Employees commonly make complaints in the workplace – about anything from compensation to temperature control. When employees comment on their terms and conditions of employment, however, companies need to keep in mind that such comments may be protected by the National Labor Relations Act (NLRA). A recent case from the National Labor Relations Board (NLRB) offers an important reminder on this front.
In a decision issued on May 23, 2019, the board ruled that a company violated the NLRA when it terminated an employee for criticizing an executive’s salary. The employee at issue was an engineer. The employee believed that his and other engineers’ workloads were excessive. At an engineering “team building lunch,” the employee remarked to a company director that the organization should focus on hiring more engineers to alleviate workload rather than paying a new executive $400,000 annually. Several of his coworkers expressed agreement with these sentiments. The employee subsequently was discharged.
The NLRB found that the employee’s discharge was unlawful because, in the agency’s view, it was based on the comments made at the team building lunch regarding the executive’s salary.
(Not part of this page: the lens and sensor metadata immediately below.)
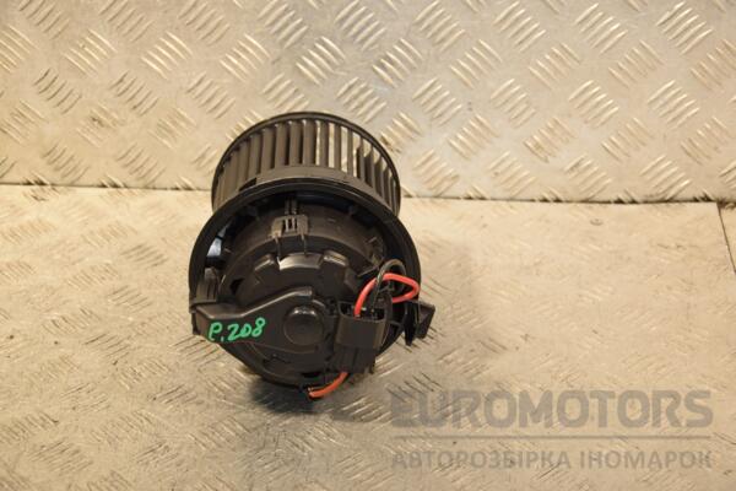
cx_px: 368
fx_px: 1472
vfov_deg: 18.9
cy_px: 246
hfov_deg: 28.1
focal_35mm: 72
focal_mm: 48
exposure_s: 1/200
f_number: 4.8
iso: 800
Section 7 of the NLRA vests employees with the right to engage in concerted action for their “mutual aid and protection.” Accordingly, the board determined that the employee’s comments expressing a group concern related to working conditions were protected by the act.
Companies need to be mindful of the NLRA when evaluating whether employee statements or actions in the workplace can serve as legitimate grounds for discipline, especially when complaints about their terms or conditions of employment are at issue.